One of the concerns about cyber warfare is that it is global in nature, and not limited to the nations going through war. Anyone operating from any part of the world can participate in warfare, and there are no boundaries.

The conflict has underscored the concept of hybrid warfare, which combines conventional warfare with cyber-attacks, disinformation, and other non-traditional tactics. Governments are adapting their defense strategies to counter such multifaceted threats.

What do you predict the cybersecurity landscape will look like in 10 years?

The future of cybersecurity is both exhilarating and full of potential, and both C-suite and board members should keep an eye on the evolving landscape.

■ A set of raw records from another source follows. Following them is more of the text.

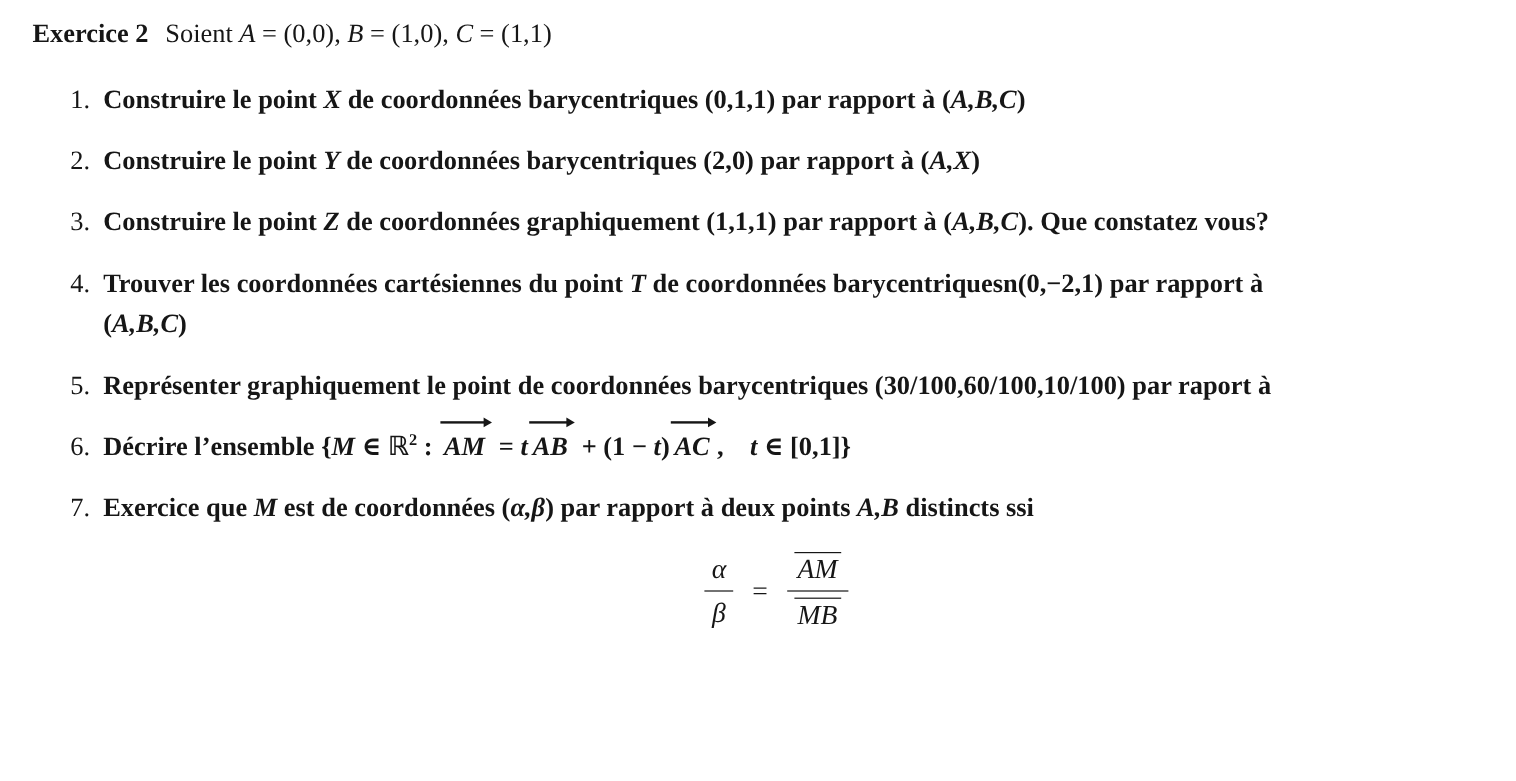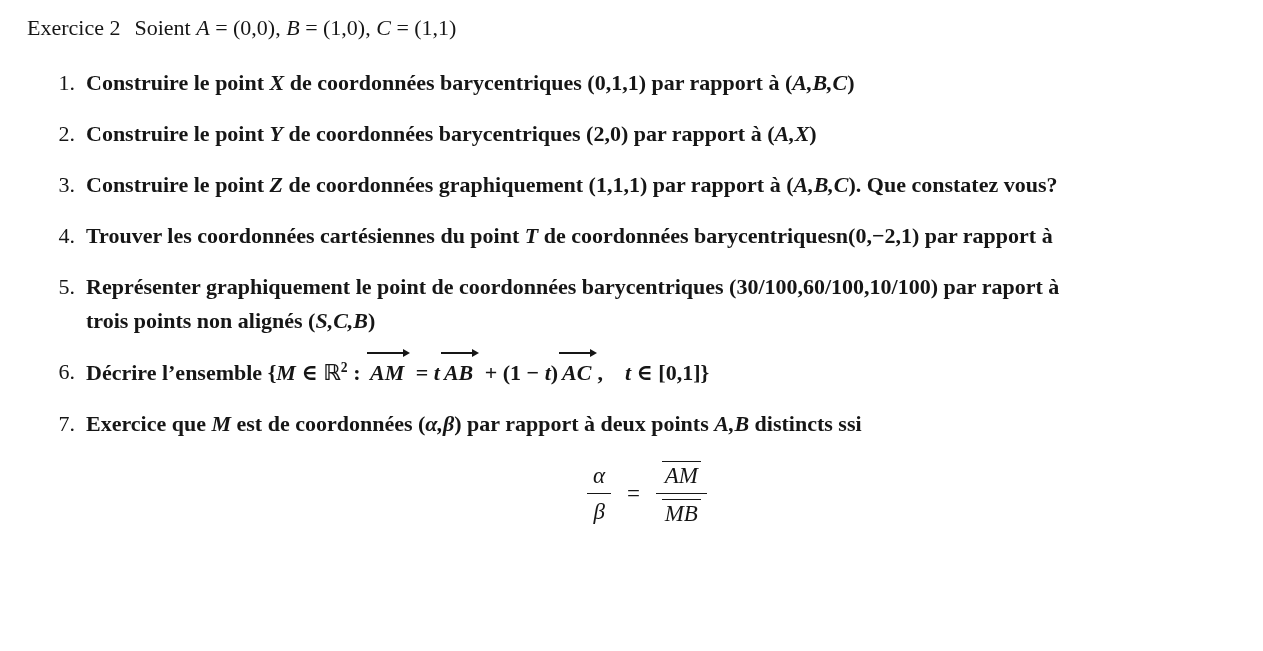--- a/index.html
+++ b/index.html
@@ -23,7 +23,7 @@
     margin-bottom: 22px;
   }
   .ex-label {
-    font-weight: normal;
+    font-weight: bold;
     margin-right: 14px;
   }
   .item {

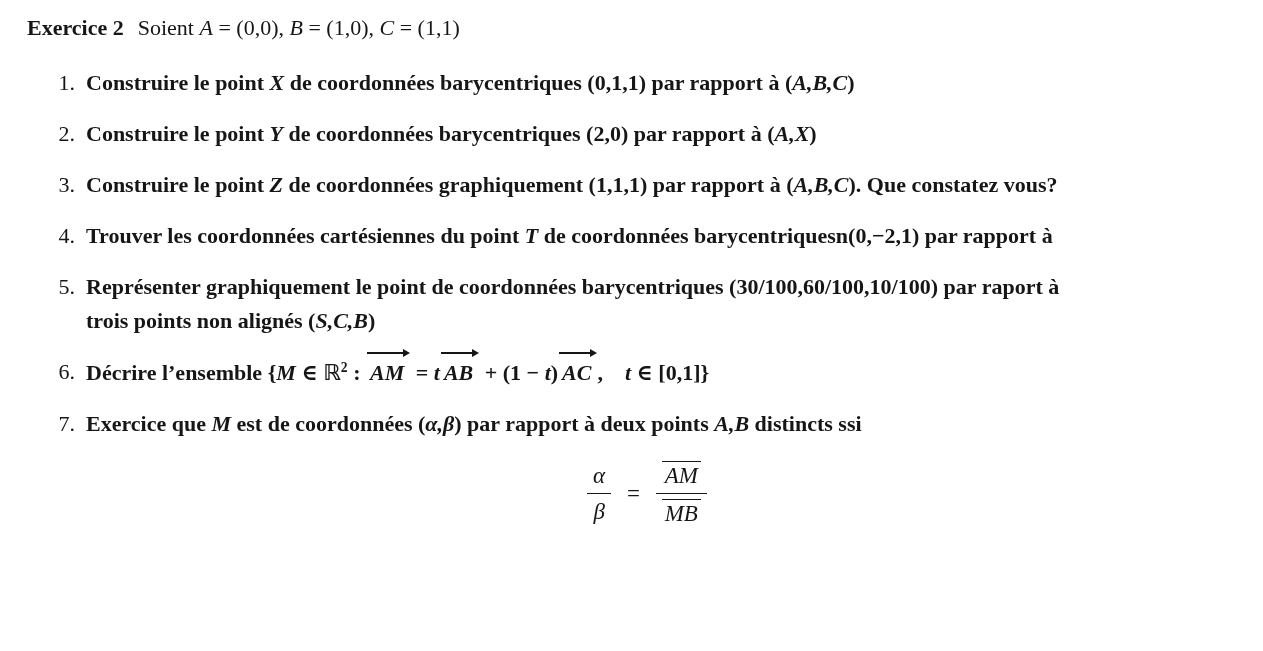--- a/index.html
+++ b/index.html
@@ -154,6 +154,7 @@
       <span class="num">4.</span>
       <div class="body">
         <div><span>Trouver les coordonnées cartésiennes du point </span><span class="mi">T</span><span> de coordonnées barycentriquesn(0,−2,1) par rapport à</span></div>
+        <div><span>(</span><span class="mi">A,B,C</span><span>)</span></div>
       </div>
     </div>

Business/industry: Implementing cybersecurity for small and medium businesses (SMBs) will be key. Large businesses will continue to mature. Operational technology (OT) security will be required in specific industry segment, such as healthcare, manufacturing, and resources.
Technology: Security in AI and AI in security will play a significant role. It’s important to implement right controls to limit the misuse of technology. There will be more and more tech adoption, and organizations will require easy-to-use cybersecurity tools and processes that are strong and scalable.
Government: Governments will need to develop programs that provide guidelines to benefit people and communities, as well as provide cyber information that is easy to consume and scalable in various areas.
People: Individuals will have to be made aware of their own cyber responsibilities. They will need to actively participate in cyber initiatives with business and government projects. Hackers will need to be investigated, but it would also be wise to leverage their expertise to safeguard nations and catch other hackers.